When Rob Ford testifies next week in a legal hearing that could see him kicked out of office, Toronto’s mayor is expected to argue that he made an honest mistake over a trifling amount of money.
Hints of Mr. Ford’s strategy can be gleaned from a 148-page transcript of a cross-examination that Mr. Ford underwent behind closed doors, and which is now part of the court record.
A judge decided Friday that Mr. Ford will have to appear in person to answer allegations he broke the Municipal Conflict-of-Interest Act when he voted to let himself off the hook for failing to repay $3,150 that lobbyists and their clients had donated to his personal football foundation.
The looming court case is the latest in a string of incidents that raise questions about Mr. Ford’s judgment and distract from his day-to-day work as mayor, such as the recent furor over his reading while driving on the Gardiner Expressway.
But this time, there is more at stake than unflattering headlines: If Mr. Ford is found to have broken the Act, he would automatically lose his job.
The judge could then decide to ban him from running again for up to seven years.
The severity of the penalty could mean that Mr. Justice Charles Hackland, the Ottawa judge overseeing the case, might be sympathetic to defence arguments that would keep Mr. Ford from losing his job – especially considering the incident arose out of the mayor’s passion for a charity that provides football equipment to underprivileged high schools.
Alan Lenczner, the prominent lawyer defending the mayor, will start by arguing that council did not have the power to order Mr. Ford to pay back the money in the first place. “Our alternative defences are if there is any contravention, and we say there is not, then it was by inadvertence or error in judgment … ” Mr. Lenczner says, adding that the money was “not a significant sum of money for any one of those donors.”
Clayton Ruby, the high-profile lawyer who will grill the mayor, will be arguing that Mr. Ford, a 12-year veteran of city council, knew he should have recused himself from the debate and vote. The rules are right there in the council handbook, Mr. Ruby suggests at the start of the June 28 cross-examination. Mr. Ford says repeatedly he cannot recall ever receiving or reading a handbook.

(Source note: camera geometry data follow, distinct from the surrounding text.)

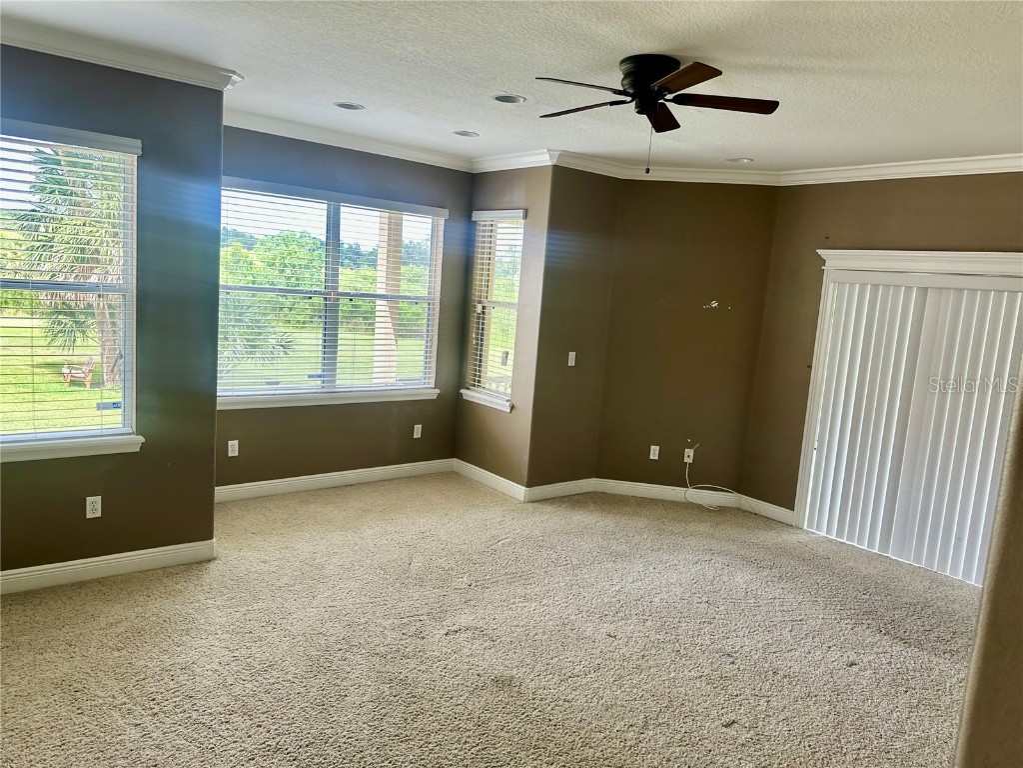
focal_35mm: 24
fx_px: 709
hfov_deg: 71.6
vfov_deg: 56.8
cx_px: 512
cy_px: 384
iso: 100
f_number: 1.78
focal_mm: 6.86
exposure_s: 1/128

“Do you have any memory of the handbook?” Mr. Ruby asks.
“I just answered that question,” Mr. Ford replies.
“You said, ‘I have a memory in my mind.’ What is it you have in your mind?”
“I can remember what I ate for breakfast this morning.”

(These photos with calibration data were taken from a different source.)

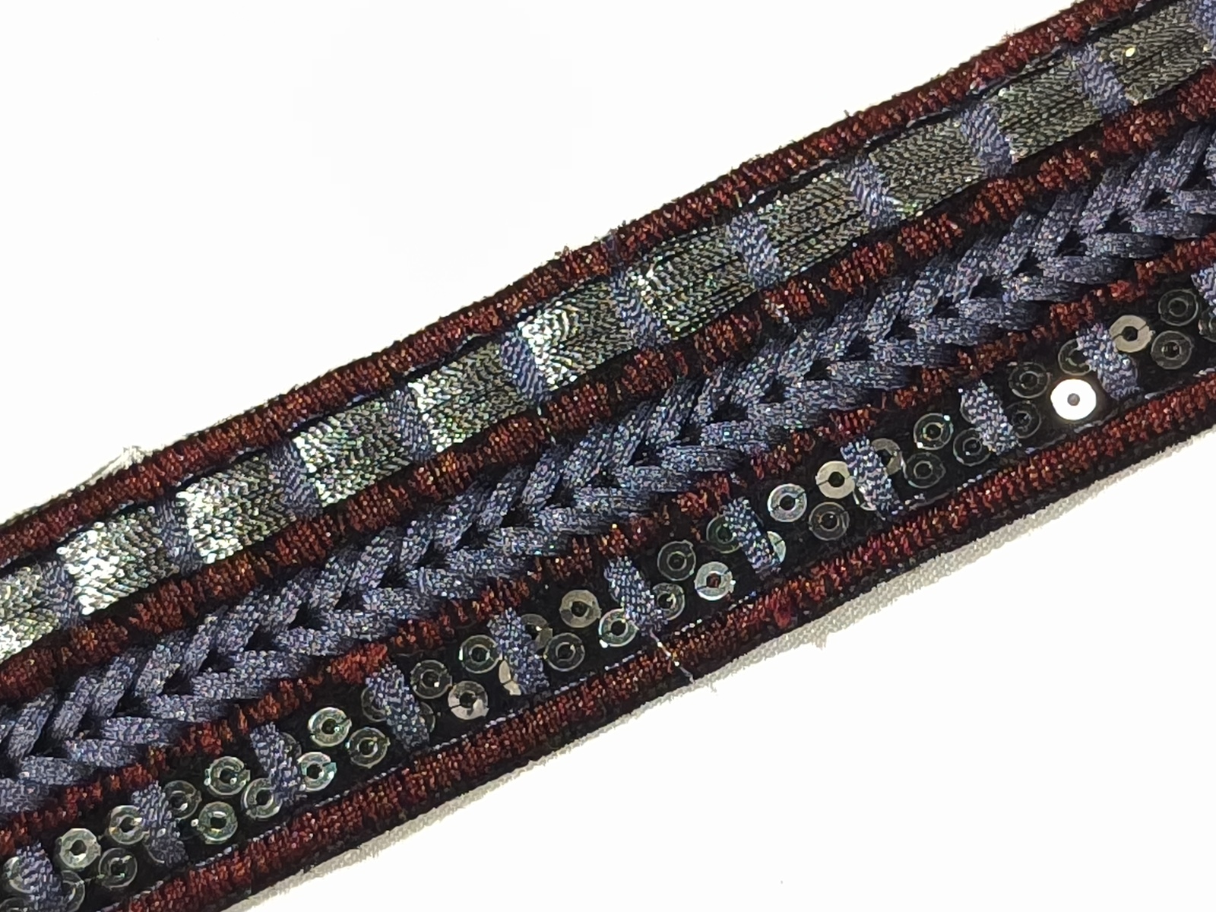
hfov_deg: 23.8
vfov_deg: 18.0
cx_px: 608
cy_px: 456
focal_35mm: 82
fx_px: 2881
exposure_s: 1/2219
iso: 2000
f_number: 1.6
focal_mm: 6.57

At the heart of the case is a speech and vote that Mr. Ford made on Feb. 7.
A year-and-a-half earlier, when Mr. Ford was still a gadfly councillor from Etobicoke’s Ward 2, council ordered him to repay out of his own pocket $3,150 in donations that the Rob Ford Football Foundation had received from 11 lobbyists or their clients and one corporation that does business with the city.
(The lobbyists weren’t named at the time, but Mr. Ford revealed during the cross-examination that one was an unnamed taxi company and another was the Woodbine Entertainment Group, which is now lobbying for a full-scale casino at its racetrack slots location.)
Council handed out the punishment at the urging of the city’s Integrity Commissioner, who concluded that Mr. Ford broke the councillors’ Code of Conduct when he used the city’s logo, his councillor letterhead and the time of a city-paid staffer to solicit donations for his foundation.
Despite six reminders from the commissioner, Mr. Ford declined to pay back the money. The issue landed back at council Feb. 7, when Mr. Ford, now mayor, delivered a speech arguing he should not have to repay money that did not benefit him personally. He voted with the council majority to scrap his own punishment.
That decision led to Toronto resident Paul Magder filing a lawsuit against Mr. Ford. Mr. Magder volunteered on the unsuccessful run for school trustee of Adam Chaleff-Freudenthaler, an activist who led the push to have the mayor’s campaign expenses audited.
Mr. Ford says again and again during the cross-examination that he relied on the city solicitor to tell him when he was supposed to declare a conflict and recuse himself from a debate and a vote. Nobody warned him to step aside on Feb.7, he says.